**EXTRACT**:
%%
Five Requests for the Final Phase of the Conference

2022 Mar 17th

During the Conference Plenary of 10-12 March, the last four thematic debates have taken place on the basis of recommendations of European Citizens’ Panels 1 and 4, as well as recommendations from national citizens’ panels. The question is now how the Conference Plenary can meaningfully process all the input and develop concrete and meaningful political proposals in the run-up to the final high-level Conference event on 9 May 2022, and how the Conference outcomes will be followed up on afterwards. We present to you five requests for the final phase of the Conference.

1. Create and communicate a clear plan for the rest of the Conference 

The rules and timeline for the remaining one and a half months of the Conference are still not fully clear. The Co-Chairs have agreed on adding an extra Plenary session from 28-30 April, but this proposal still needs to be ratified by the Executive Board, which has not met since December. Additionally, the detailed procedure and timeline leading to the adoption of Conference Plenary proposals (see Article 17 of the Rules of Procedure) is not defined, let alone communicated. This lack of clarity leads to distrust among Plenary members and the leading bodies and personalities of the Conference, undermining the whole Conference process. It is of critical importance that these issues are resolved in a satisfactory manner, facilitating a transparent and accountable process (see this 6-step plan and a related joint letter to the Conference Chairs). Additionally, Conference Plenary members need to be adequately informed about the purpose and agenda of the upcoming Plenary and about the next steps in the process.
%%
**EXERCISE GOAL**:
Carry on the article about requests for the Conference's final phase, starting after its last sentence. The listing that follows is drawn from a separate source.

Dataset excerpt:
%%
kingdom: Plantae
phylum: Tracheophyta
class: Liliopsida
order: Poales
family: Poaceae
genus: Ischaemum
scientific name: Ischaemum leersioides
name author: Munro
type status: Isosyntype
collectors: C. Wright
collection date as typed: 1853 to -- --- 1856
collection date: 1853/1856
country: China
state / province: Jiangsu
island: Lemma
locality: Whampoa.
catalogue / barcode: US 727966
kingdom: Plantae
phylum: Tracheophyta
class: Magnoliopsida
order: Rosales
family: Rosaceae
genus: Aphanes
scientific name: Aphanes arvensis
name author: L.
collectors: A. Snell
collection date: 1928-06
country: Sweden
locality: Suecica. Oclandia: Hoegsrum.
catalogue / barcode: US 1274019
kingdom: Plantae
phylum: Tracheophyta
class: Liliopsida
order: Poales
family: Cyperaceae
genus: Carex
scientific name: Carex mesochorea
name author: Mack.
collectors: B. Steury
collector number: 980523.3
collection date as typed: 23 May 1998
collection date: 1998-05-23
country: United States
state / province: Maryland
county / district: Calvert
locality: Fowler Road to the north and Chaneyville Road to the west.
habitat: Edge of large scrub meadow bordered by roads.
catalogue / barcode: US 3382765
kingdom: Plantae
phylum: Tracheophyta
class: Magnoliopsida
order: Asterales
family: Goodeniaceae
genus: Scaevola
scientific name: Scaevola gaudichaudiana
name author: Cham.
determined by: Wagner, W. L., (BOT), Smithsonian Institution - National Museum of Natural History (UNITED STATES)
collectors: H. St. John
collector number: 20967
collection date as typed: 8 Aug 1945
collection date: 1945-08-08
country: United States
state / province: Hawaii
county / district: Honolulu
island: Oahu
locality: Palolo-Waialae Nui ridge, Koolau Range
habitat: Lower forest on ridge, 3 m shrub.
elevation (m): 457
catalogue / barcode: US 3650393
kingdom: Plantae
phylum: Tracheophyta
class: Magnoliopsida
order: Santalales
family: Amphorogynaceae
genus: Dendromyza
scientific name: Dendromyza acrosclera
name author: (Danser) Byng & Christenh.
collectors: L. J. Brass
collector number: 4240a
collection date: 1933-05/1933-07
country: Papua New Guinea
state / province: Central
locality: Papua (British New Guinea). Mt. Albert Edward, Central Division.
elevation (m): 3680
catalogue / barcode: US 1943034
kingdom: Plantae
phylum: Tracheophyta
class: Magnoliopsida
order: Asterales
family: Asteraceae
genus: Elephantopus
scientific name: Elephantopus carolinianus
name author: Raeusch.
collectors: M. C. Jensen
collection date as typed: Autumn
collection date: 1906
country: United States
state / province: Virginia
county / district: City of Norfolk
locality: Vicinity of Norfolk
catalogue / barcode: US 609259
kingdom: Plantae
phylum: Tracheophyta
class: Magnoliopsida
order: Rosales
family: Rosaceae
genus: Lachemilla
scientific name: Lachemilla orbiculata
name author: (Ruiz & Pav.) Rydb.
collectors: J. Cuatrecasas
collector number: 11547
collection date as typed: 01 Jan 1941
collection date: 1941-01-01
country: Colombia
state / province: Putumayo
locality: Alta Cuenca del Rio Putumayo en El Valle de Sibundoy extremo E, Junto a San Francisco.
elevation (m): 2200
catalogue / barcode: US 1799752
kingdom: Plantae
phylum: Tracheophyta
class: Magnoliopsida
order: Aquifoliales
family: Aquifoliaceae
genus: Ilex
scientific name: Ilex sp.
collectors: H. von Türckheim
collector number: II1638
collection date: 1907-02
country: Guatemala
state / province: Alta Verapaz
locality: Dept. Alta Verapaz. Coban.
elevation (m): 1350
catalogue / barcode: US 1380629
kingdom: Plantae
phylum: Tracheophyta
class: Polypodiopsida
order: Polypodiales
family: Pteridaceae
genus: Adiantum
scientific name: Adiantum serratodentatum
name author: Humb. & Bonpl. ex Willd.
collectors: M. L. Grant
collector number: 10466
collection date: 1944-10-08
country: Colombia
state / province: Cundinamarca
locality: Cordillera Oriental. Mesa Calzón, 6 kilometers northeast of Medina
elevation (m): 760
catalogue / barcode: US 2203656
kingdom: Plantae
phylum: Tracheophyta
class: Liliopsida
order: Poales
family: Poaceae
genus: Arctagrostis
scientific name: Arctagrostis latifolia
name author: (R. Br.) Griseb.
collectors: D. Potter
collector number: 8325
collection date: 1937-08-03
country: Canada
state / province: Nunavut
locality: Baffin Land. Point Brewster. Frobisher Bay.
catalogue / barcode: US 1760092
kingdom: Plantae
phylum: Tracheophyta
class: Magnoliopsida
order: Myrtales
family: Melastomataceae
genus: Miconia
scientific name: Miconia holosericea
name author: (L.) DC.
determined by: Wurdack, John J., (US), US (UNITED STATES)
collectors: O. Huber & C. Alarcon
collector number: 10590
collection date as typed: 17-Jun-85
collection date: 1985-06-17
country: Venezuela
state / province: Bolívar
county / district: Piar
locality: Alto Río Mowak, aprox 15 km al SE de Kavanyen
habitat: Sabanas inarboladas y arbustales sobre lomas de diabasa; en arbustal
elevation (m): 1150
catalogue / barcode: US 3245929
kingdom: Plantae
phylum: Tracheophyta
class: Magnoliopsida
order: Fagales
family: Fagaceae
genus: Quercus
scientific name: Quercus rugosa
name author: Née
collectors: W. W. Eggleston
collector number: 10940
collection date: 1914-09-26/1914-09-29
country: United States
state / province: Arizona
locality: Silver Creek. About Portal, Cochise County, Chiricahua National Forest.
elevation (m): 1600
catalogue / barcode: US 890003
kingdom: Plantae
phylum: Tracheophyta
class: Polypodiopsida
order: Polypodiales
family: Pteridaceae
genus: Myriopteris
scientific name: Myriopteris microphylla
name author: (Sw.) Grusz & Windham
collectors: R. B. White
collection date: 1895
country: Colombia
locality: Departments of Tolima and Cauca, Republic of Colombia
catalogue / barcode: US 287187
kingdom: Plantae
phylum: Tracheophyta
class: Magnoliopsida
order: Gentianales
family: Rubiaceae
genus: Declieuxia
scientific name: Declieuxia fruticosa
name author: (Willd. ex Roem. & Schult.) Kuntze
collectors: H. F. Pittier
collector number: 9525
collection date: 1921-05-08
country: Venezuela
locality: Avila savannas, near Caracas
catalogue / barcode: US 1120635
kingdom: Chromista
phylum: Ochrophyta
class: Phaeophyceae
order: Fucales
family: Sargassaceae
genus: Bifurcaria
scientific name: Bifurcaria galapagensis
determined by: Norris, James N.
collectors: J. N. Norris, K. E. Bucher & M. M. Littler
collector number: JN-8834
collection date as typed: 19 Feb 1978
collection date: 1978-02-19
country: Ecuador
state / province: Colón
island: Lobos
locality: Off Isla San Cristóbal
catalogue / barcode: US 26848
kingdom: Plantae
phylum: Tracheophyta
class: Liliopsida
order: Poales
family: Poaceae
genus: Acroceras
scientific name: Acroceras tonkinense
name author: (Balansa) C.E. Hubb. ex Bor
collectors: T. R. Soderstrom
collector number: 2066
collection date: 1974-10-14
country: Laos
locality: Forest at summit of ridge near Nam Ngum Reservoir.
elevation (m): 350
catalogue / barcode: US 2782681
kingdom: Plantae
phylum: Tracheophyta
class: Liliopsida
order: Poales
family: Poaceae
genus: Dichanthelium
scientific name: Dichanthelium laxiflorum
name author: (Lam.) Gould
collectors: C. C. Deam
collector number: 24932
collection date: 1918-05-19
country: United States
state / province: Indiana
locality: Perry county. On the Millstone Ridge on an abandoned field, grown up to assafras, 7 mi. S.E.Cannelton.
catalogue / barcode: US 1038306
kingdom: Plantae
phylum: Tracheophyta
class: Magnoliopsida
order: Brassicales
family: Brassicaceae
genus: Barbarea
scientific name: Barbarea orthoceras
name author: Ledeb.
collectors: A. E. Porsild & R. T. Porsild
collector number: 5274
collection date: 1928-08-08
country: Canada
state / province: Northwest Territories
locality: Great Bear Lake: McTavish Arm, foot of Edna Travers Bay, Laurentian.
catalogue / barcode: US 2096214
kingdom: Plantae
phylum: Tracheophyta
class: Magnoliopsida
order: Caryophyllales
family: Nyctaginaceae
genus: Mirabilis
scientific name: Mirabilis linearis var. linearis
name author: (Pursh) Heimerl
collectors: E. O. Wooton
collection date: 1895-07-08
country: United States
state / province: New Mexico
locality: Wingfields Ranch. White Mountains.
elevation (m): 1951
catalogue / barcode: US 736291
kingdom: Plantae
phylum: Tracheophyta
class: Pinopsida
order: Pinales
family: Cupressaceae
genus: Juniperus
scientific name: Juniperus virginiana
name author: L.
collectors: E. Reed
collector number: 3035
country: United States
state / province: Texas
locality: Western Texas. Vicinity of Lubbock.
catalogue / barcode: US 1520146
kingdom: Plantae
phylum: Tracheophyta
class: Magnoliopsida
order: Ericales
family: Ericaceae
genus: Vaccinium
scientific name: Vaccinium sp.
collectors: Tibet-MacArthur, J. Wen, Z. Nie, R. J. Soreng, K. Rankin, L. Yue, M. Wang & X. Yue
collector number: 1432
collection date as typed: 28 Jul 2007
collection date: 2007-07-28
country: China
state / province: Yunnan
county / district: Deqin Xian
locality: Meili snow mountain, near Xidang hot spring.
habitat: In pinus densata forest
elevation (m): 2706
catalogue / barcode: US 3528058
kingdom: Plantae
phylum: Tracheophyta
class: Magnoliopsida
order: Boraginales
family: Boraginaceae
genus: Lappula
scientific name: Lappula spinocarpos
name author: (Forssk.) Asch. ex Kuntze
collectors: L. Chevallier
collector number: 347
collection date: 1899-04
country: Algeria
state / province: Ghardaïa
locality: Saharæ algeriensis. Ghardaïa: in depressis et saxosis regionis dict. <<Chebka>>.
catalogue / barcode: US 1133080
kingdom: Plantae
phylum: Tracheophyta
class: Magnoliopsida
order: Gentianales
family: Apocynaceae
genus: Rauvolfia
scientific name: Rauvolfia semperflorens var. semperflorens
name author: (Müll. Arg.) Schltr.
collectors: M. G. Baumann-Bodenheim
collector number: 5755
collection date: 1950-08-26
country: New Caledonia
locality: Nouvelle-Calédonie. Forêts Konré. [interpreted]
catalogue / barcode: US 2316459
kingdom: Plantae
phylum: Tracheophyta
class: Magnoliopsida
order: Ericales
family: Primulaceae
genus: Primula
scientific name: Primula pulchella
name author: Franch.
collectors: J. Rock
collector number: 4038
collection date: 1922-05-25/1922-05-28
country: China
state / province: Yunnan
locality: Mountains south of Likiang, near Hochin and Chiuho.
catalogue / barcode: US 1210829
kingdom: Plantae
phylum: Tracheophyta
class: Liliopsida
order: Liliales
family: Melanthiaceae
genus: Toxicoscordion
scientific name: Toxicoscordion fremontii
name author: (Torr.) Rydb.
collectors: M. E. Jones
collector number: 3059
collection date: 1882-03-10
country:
%%
**OUTPUT FOR THIS TASK**:
2. Focus on the most politically ambitious recommendations

Over the course of the next one and a half months (with three more foreseen Plenary meetings – 24-26 March, 7-9 April and 28-30 April), it is impossible to discuss and decide on the desired follow-up to be given to all of the 178 European Citizens’ Panel recommendations in full detail, let alone to consider all other Conference input. Therefore, the Conference Plenary will need to prioritise. There is a certain number of recommendations that could be implemented relatively easily by individual actors at various political levels, because they do not challenge the status quo in a significant manner. However, there are also recommendations that would necessitate legislative action by the EU institutions, EU treaty change or even constitutional reform at the national level. The implementation of this last category of recommendations would require a lot of political will and constructive cooperation among many actors at various political levels. Due to the broad composition of the Conference Plenary, bringing together political actors from local to European level, as well as citizens and civil society, the Conference Plenary is the place par excellence to seriously consider and take a stance on such recommendations. Furthermore, focusing on the most ambitious recommendations is the best way to ensure that the Conference will have a significant political impact on the future of Europe.

3. Find a consensus on the need for & modalities of EU constitutional reform

The question of EU treaty change (constitutional reform) is the big pink elephant in the Conference. While it should have been clarified from the very start that exploring the need for EU treaty change is one of the objectives of the Conference, the Conference Plenary should now finally explicitly address this question on the basis of the concrete panel recommendations and other Conference input that would require EU treaty change to be implemented. If it were to be decided that treaty change is necessary, the Conference Plenary should also specify how they expect treaty change to be implemented in the most inclusive, transparent and accountable manner, including by considering the option of an EU-wide referendum at the end of a possible constitutional reform process. By addressing and resolving this question of treaty change in a meaningful and publicly accountable manner, the EU will have the opportunity to process the trauma it experienced from the last comprehensive exercise in treaty revision. A failure to do so would not only be a missed opportunity, it would also undermine public and political trust in the very possibility of reforming the European Union ever again.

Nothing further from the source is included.